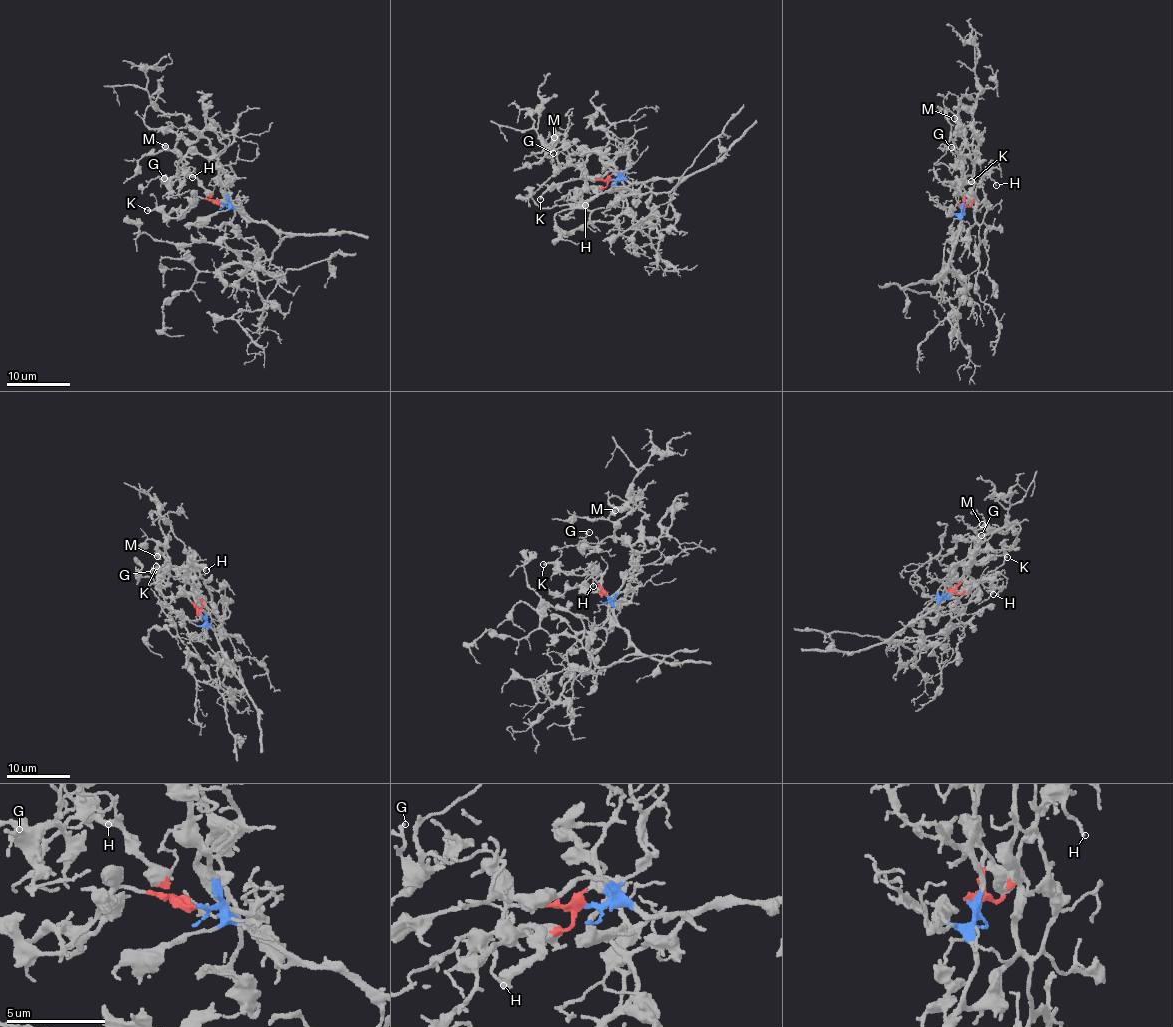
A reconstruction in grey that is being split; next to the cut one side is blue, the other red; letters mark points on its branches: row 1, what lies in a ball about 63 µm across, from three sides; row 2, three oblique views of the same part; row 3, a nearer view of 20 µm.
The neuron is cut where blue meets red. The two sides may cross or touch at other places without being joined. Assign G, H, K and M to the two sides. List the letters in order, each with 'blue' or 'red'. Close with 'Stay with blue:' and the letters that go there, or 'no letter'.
G: blue
H: red
K: red
M: blue
Stay with blue: G, M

•••

Your task:
Return the entries above exactly and in full; do not include images.

Result of this task:
A reconstruction in grey that is being split; next to the cut one side is blue, the other red; letters mark points on its branches: row 1, what lies in a ball about 63 µm across, from three sides; row 2, three oblique views of the same part; row 3, a nearer view of 20 µm.
The neuron is cut where blue meets red. The two sides may cross or touch at other places without being joined. Assign G, H, K and M to the two sides. List the letters in order, each with 'blue' or 'red'. Close with 'Stay with blue:' and the letters that go there, or 'no letter'.
G: blue
H: red
K: red
M: blue
Stay with blue: G, M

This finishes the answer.